§ HOW TO COMPLETE THIS TASK:
The reply should consist of the line containing "line: (355, 424) -> (346, 475), added" and all lines after it in the listing below, reproduced exactly and nothing more.

[DATA Boundary: Start]

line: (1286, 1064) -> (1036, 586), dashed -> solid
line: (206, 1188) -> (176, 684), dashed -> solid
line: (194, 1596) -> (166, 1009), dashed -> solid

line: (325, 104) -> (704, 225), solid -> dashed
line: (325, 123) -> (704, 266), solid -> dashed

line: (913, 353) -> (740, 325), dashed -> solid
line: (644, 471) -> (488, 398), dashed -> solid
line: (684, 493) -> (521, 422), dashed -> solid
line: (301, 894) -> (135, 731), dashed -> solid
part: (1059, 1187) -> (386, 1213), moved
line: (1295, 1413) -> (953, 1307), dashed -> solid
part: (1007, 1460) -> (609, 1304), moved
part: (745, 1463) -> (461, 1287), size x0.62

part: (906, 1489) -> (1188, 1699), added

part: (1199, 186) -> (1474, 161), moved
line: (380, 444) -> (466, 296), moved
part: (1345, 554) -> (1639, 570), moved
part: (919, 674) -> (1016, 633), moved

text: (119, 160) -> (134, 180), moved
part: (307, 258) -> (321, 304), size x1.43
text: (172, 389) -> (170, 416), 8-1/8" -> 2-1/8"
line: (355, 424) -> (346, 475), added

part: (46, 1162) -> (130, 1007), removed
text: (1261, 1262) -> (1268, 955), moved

[DATA Boundary: End]

§ ANSWER SECTION:
line: (355, 424) -> (346, 475), added

part: (46, 1162) -> (130, 1007), removed
text: (1261, 1262) -> (1268, 955), moved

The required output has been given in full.